Предводитель тем временем обратился к быстро растущей толпе:
– Господа, сейчас он покажет вам подвиг, которого никто еще не совершал и никто не сумеет повторить.
Затем предводитель сделал знак, и двое детей тут же улеглись на пылающую жаровню. Скелет без всякого видимого усилия поднял ее над головой и пустился в пляс под музыку, которую заиграли дудочник и барабанщик. Дети с мгновение лежали неподвижно, потом вскочили и принялись совершать немыслимые прыжки; они скакали, пока их ноги не сгорели полностью. Тогда Букль[9], ибо, как уже догадались мои читатели, именно он возглавлял эту странную труппу, велел скелету убрать жаровню и достать из фургона два длинных крюка. Тот немедля исполнил приказание.
Букль, взяв крюки, подозвал еще двоих детей, проткнул их насквозь и оторвал от земли примерно на локоть. Дети разразились жалобными воплями, стараясь, чтобы получалось нечто вроде мелодии, а юный Наполеон и Евгений принялись отплясывать под эту музыку па-де-де.
Сидни, которого первая сцена привела в такой ужас, что он не мог двинуться с места, теперь протиснулся через толпу.
– Негодяй! – обратился он к Буклю. – Как смеешь ты посреди улицы жестоко убивать неповинных детей, а вы, господа (адресуясь к толпе), как можете вы безропотно взирать на такое гнусное варварство?
Ответом ему стал грубый хохот собравшихся. Букль с отвратительной ухмылкой схватил юношу, намереваясь затащить его в черный фургон. Сидни отбивался, но безуспешно. Он молил зрителей прийти ему на помощь, однако слышал лишь восклицания вроде: «Браво, Букль! Задай ему жару! Англичанишка, как мы раньше не заметили!» – «Мы не позволим всяким паршивцам нас учить!» – «Раздавить эту гадкую тварь!» – «Дай-ка мне клещи, Нед, я помогу уложить его в постельку».
Сидни все еще сопротивлялся, хотя и слабо, когда до его слуха долетел стук приближающихся подков. Два всадника скакали по улице во весь опор; заслышав крики, оба придержали коней.
Один осведомился, что происходит.
– Ничего, – ответил из толпы какой-то малый, приподнимая шляпу. – Англичанин получил по заслугам и распевает об этом песенки.
– Придержи язык, – отвечал верховой джентльмен. – Услышу еще дерзость – вколочу твои зубы тебе в глотку.

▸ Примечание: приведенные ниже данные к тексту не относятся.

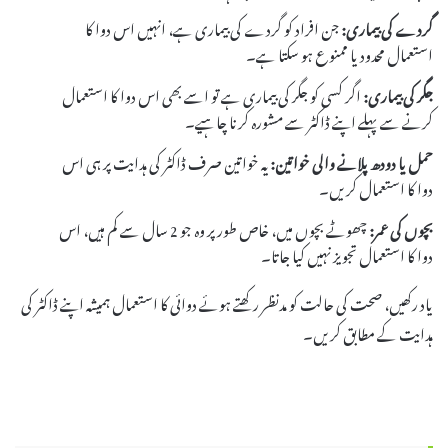
گردے کی بیماری:
جن افراد کو گردے کی بیماری ہے، انہیں اس دوا کا
استعمال محدود یا ممنوع ہو سکتا ہے۔
جگر کی بیماری:
اگر کسی کو جگر کی بیماری ہے تو اسے بھی اس دوا کا استعمال
کرنے سے پہلے اپنے ڈاکٹر سے مشورہ کرنا چاہیے۔
حمل یا دودھ پلانے والی خواتین:
یہ خواتین صرف ڈاکٹر کی ہدایت پر ہی اس
دوا کا استعمال کریں۔
بچوں کی عمر:
چھوٹے بچوں میں، خاص طور پر وہ جو 2 سال سے کم ہیں، اس
دوا کا استعمال تجویز نہیں کیا جاتا۔
یاد رکھیں، صحت کی حالت کو مدنظر رکھتے ہوئے دوائی کا استعمال ہمیشہ اپنے ڈاکٹر کی
ہدایت کے مطابق کریں۔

С этими словами он подъехал к фургону и, вытащив из-за пояса заряженный пистолет, велел Буклю под угрозой немедленной смерти отпустить пленника. Букль, испугавшись, нехотя подчинился и сделал спутникам знак трогаться. Сидни, спасенный таким образом от неволи и, возможно, от гибели, принялся благодарить своего избавителя в самых жарких выражениях, какие может подсказать признательность, и был немало обескуражен, натолкнувшись на смесь холодной вежливости и презрения.
– Желал бы я знать, сэр, – молвил джентльмен, – как вы угодили в эту передрягу?
– Я всего лишь укорил изверга в жестокости к невинным детям, которых он безжалостно убивал.
– Резаная свинья! Дуралей, лезущий не в свое дело! – заметил второй джентльмен, который сейчас впервые открыл рот. – Едем, Доуро[10], не станете же вы тратить время на разговоры с этим жалким нюней?
– Придержи язык, Джемми, или откуси его совсем, – ответствовал Доуро. – Я хочу знать, куда направляется эта жалкая щепоть праха. Я спрашиваю, сэр, в какую сторону вы намерены обратить свое хорошенькое личико? Сдается мне, вы сами в большой неопределенности на сей счет.
– Позвольте, сэр, – отвечал Сидни, крайне раздосадованный таким высокомерным обхождением. – Я не понимаю, по какому праву вы задаете мне подобный вопрос.
– По праву сильного, – сказал Доуро и, проворно соскочив с коня, бросил поводья спутнику. – Ладно, приятель, негоже нам расставаться на такой ноте. По огню в ваших глазах я заключаю, что вас стоит сохранить при себе.